Donna Johnson, author
Tuesday, October 27, 2015 at 7:00 pm
Description: Readings from Holy Ghost Girl, a memoir
Donna Johnson was three years old when her mother signed on as the organist for Brother David Terrell, a hugely popular apocalyptic tent preacher during the 1960s and 70s. As a member of Brother Terrell's inner circle, Donna had a front row seat for the miracles, exorcisms, KKK face-offs, and betrayals of the flesh that were common under the tent. As the faithful followed their prophet to backwaters across the South to await the end time, Donna left the ministry for good at age seventeen. Recounted with deadpan observation and surreal detail, Holy Ghost Girl bypasses easy judgment to articulate a rich world where the mystery of faith and human frailty share a surprising and humorous coexistence.
Donna Johnson spent years writing about the mysterious workings of technology, most of which she took on faith. She created, wrote, and produced a radio show called Tech Ranch, which said everything that could be said about technology and culture in one minute, five days a week, for too many years. Through the writing of Holy Ghost Girl, Donna found a way to connect the disparate parts of herself. The sight of a gospel tent stretched against an evening sky leaves an ache in her heart, but she no longer flees at the sound of a tambourine. She has been known to tell people she'll pray for them. And she does. The big questions posed by religion continue to occupy Donna. She has written about matters of faith for the Dallas Morning News and the Austin American Statesman. Donna lives and writes in Austin, Texas, where with the help of family and friends, she works at becoming a regular person.

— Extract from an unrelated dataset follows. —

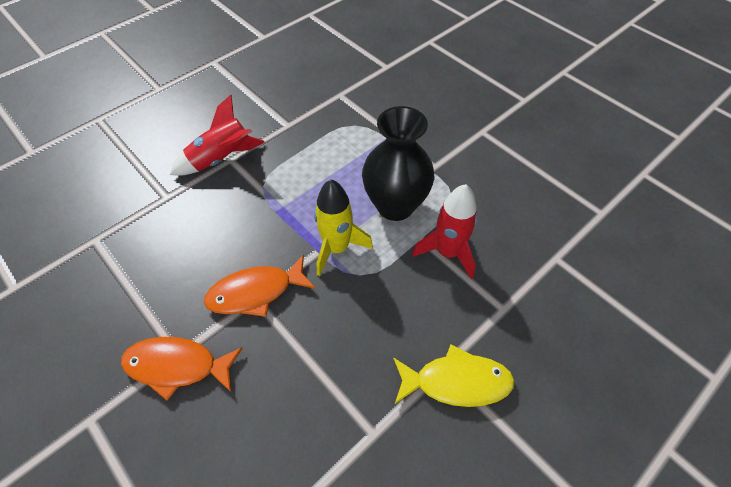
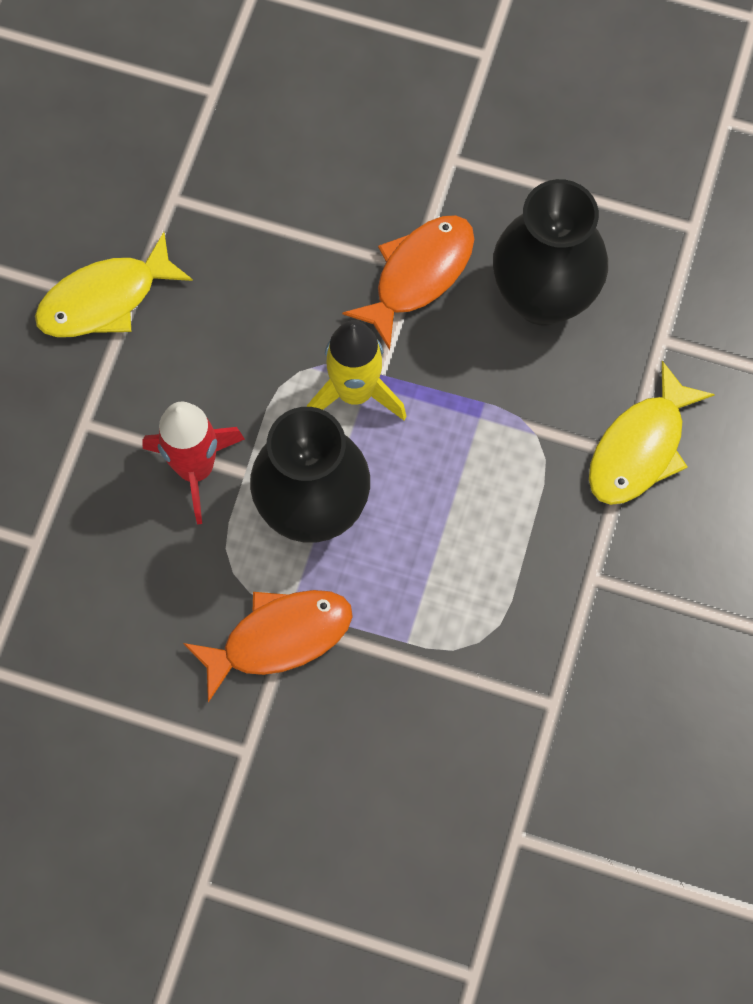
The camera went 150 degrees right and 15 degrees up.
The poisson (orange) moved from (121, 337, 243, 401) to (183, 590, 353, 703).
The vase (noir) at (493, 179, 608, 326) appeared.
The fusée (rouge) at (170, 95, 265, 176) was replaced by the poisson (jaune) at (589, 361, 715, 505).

"By seven o’clock on opening night, a dusty brown canvas and a collection of scuffed-up poles had been transformed into an ad hoc cathedral. People came from near and far. Black and white, old and young, poor and poorer. Women with creased brows and apologetic eyes as faded as their cotton dresses, clutching two and three children who looked almost as worn out as their mothers. Men, taut as fiddle strings, hunch-shouldered in overalls or someone else’s discarded Sunday best, someone taller and better fed. They came to find a sense of purpose and a connection to God and one another. They came because the promises of the beatitudes were fulfilled for a few hours under the tent, and the poor were truly blessed. They came for miracles, answers, and salvation. They came to see the show."